Как-то работал я в ночной смене и завтракать пошел в столовую часов в девять утра. Хлеб давали с вечера, съедал я его за один укус, даже не чувствуя и тени сытости, а потом, с музыкой в кишках, только и думал о том, когда же кончится смена и можно будет похлебать теплой «затирухи». Так вот: прихожу в столовую и получаю порцию чуть теплого супа. Работягам, приходившим завтракать чуть свет, доставалось иногда в баланде по несколько «самородков» свалявшейся ржаной муки, что-то вроде галушек, а нам, приходившим позже, когда баланду успевали уже разбавить, доставалась лишь мутная жижица, безо всякого намека на муку. Но на этот раз разбавили баланду, по-видимому, уж чересчур. Мешаю я свой суп ложкой – чистая, а вернее, грязная вода, чуть теплая, и кроме какого-то мусора ничего в ней нет.
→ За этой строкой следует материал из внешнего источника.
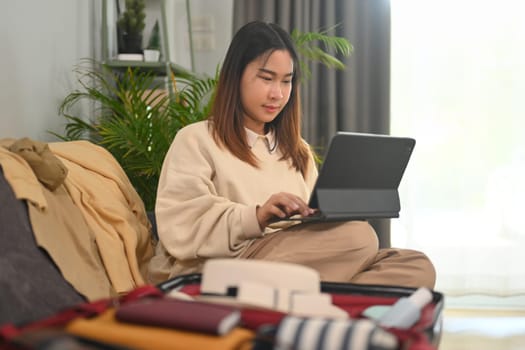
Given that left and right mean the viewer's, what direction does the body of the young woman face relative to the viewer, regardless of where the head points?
facing the viewer and to the right of the viewer

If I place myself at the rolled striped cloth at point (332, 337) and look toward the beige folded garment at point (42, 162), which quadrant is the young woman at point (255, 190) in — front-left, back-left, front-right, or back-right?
front-right

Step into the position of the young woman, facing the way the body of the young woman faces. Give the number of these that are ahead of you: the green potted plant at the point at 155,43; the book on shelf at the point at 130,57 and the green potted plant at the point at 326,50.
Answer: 0

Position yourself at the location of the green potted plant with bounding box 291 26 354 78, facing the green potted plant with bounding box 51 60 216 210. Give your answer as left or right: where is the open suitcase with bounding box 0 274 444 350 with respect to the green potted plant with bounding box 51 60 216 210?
left

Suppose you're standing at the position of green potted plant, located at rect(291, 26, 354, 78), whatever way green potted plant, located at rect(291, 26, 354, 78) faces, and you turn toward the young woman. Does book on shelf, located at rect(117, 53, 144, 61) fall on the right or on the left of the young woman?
right

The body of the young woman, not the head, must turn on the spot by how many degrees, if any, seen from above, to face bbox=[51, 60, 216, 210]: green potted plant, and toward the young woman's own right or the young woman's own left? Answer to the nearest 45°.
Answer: approximately 180°

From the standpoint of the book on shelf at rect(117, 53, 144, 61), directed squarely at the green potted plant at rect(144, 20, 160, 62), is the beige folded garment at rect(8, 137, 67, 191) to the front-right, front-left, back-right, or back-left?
back-right

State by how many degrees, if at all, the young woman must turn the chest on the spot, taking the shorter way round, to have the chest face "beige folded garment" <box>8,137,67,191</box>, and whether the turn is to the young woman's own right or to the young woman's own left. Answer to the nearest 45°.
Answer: approximately 90° to the young woman's own right

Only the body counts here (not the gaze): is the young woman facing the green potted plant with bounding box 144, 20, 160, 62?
no

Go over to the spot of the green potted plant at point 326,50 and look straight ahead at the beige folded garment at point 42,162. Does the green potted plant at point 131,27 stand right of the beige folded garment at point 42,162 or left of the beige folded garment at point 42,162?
right

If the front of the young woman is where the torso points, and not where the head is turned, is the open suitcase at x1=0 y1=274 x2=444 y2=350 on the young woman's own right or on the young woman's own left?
on the young woman's own right

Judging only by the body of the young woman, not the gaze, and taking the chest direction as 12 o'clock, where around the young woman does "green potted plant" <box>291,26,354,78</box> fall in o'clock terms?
The green potted plant is roughly at 8 o'clock from the young woman.

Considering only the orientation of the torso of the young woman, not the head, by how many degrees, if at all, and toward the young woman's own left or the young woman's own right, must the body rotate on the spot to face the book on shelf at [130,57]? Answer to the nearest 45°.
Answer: approximately 180°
Такая меня взяла грусть: пузо пустое – аж урчит, впереди целый длинный голодный день, какой уж тут сон, да и в бараке нашем доходяжьем топят не ахти как (зимняя Колыма ведь не летние Сочи!), сижу, а из глаз слезы капают. И снова извечный вопрос: «За что?» И надо же было, на мою беду, именно в это время подвернуться начальнику лагеря! К сожалению, это был уже не сердобольный Бондарев с «23-го километра» (его сняли к началу войны, наверно, за либерализм), а настоящий энкэвэдэшный колымский начальник (фамилии уже не помню): морда красная, кулачища пудовые, гладкий, откормленный, идет – аж половицы трещат. А рядом Коля, заведующий столовой из бытовиков-уголовников: морда гладкая, отъелся, клоп, на нашей крови, брюки-бридж – диагоналевые (выменял, сволочь, у командира РККА за кусок хлеба, который у нас же украл!), сапоги хромовые блестят (дневальный, какой-нибудь доктор наук, надраил), рубашка шелковая – кремовая, весь с иголочки. И с ними еще двое охранников.
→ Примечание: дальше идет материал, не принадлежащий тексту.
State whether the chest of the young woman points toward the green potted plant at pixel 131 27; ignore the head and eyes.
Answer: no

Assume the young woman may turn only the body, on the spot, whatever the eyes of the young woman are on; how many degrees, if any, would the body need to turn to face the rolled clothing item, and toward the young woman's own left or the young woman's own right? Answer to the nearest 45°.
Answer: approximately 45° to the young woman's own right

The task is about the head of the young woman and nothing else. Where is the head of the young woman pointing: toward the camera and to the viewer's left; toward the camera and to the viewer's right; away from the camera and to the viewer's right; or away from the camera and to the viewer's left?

И дернул же меня черт попытаться качать права и обратиться к начальнику, нашел, дурак, с кем беседовать. Встал я по форме и говорю: «Гражданин начальник лагеря, разрешите к вам обратиться». Тот остановился. В зале сразу все стихло: уж больно необычно такое обращение зэка-доходяги к столь высокому начальству. Я, помешав в миске ложкой, говорю: «Вот, гражданин начальник! Я работаю в лаптежном цеху, норму всегда выполняю и перевыполняю, но вот смотрите, каким супом кормят. Ведь тут, кроме воды, ничего нет».